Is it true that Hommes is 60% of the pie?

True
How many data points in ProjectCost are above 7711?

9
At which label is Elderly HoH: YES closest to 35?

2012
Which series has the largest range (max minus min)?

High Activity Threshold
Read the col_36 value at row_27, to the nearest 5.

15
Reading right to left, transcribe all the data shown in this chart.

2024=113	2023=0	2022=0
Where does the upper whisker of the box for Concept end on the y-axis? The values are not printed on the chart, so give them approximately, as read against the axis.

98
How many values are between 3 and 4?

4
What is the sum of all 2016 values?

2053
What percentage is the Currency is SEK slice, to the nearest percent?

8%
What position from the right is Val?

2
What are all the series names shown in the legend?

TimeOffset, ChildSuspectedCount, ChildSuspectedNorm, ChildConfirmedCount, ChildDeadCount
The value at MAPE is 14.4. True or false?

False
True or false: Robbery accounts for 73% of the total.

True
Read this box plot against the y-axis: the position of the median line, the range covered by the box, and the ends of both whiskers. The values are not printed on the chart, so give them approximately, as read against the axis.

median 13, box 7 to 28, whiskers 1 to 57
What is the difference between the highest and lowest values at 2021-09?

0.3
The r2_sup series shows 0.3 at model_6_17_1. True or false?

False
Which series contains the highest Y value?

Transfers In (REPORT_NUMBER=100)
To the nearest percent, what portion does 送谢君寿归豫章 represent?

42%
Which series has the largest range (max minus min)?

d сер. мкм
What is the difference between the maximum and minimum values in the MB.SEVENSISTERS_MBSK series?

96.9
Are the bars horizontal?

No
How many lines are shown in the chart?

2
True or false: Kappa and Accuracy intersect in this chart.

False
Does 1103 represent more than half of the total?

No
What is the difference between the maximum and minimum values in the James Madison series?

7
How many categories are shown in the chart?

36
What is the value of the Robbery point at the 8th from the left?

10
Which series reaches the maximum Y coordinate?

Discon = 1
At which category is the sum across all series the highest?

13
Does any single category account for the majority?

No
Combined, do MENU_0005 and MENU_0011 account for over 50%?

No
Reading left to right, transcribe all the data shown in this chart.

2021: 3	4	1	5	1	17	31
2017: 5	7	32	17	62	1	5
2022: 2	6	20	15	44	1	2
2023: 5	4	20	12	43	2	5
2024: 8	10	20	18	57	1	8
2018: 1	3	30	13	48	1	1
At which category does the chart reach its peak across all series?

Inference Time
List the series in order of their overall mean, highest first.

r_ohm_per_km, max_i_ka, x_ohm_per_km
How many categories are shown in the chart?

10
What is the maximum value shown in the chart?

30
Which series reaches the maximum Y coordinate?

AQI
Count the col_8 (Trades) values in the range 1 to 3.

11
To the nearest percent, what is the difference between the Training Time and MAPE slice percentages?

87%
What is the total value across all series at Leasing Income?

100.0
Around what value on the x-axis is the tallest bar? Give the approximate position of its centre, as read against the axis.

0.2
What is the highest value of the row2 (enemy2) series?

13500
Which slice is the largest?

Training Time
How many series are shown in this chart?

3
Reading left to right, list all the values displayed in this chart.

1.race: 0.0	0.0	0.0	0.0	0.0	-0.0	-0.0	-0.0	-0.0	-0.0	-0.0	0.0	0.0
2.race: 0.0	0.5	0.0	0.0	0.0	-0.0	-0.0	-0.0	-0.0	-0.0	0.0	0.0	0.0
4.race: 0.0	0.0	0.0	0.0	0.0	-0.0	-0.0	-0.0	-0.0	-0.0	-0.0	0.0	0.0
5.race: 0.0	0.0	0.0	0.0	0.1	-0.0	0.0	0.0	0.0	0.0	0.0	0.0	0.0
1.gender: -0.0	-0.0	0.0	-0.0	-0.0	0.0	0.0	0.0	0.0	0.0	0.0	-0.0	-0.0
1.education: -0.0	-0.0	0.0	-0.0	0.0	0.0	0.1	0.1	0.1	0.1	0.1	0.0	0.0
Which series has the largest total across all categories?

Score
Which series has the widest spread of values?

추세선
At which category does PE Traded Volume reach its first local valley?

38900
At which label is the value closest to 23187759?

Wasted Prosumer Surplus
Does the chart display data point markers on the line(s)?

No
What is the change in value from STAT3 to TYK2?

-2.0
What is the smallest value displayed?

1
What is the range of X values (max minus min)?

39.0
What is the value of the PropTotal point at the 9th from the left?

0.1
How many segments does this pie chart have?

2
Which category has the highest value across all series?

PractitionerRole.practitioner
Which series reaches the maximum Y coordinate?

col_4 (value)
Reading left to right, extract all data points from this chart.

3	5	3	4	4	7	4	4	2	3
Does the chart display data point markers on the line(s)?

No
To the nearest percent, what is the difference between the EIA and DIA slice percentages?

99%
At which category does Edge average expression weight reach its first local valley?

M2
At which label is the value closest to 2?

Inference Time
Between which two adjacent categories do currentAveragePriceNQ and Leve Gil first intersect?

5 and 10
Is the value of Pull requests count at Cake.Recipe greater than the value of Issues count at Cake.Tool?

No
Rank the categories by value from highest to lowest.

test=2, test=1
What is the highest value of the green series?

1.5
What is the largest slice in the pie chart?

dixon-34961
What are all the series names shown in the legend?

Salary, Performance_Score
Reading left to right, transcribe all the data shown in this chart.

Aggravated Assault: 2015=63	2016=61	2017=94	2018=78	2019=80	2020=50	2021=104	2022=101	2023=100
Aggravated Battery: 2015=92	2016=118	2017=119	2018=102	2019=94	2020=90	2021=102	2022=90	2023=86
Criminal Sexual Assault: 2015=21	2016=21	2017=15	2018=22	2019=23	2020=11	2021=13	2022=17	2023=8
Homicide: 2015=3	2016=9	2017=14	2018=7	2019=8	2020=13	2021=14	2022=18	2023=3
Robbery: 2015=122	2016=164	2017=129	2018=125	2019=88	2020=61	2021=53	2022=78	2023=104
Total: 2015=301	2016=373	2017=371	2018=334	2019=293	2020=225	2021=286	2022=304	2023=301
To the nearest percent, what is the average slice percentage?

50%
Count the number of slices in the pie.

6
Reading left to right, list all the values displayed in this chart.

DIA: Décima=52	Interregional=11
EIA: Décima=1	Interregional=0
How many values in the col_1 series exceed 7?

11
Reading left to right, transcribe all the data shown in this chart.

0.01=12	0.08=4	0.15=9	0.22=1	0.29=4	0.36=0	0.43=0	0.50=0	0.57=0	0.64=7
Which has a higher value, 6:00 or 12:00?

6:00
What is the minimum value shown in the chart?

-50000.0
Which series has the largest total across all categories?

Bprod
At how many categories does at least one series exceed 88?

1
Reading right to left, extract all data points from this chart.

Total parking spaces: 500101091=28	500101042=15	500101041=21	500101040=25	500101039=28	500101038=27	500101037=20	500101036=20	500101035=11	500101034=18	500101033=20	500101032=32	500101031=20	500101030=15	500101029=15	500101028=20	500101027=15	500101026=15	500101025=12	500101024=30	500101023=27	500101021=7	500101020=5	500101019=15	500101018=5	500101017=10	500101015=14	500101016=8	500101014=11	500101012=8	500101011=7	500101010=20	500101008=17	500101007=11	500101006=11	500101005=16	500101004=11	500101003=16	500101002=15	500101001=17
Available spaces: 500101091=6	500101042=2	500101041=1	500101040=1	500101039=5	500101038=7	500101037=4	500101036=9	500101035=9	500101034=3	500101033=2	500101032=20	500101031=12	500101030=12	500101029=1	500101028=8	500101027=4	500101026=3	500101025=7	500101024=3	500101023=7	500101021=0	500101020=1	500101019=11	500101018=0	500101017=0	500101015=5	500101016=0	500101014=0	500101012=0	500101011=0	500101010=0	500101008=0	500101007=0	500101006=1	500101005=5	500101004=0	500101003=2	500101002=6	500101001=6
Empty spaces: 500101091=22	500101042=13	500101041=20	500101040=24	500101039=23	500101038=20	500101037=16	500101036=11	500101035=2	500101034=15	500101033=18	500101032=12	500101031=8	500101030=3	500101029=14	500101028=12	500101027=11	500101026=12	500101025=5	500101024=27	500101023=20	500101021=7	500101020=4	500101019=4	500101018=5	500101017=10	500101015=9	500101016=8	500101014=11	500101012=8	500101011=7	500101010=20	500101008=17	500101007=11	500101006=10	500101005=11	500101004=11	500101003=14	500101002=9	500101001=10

------------------------------------------------------------

◆ What the task asks
Please count the lines in the entries above that contain the string "percent", with case counting, and reply with only that number.

◆ Answer section
5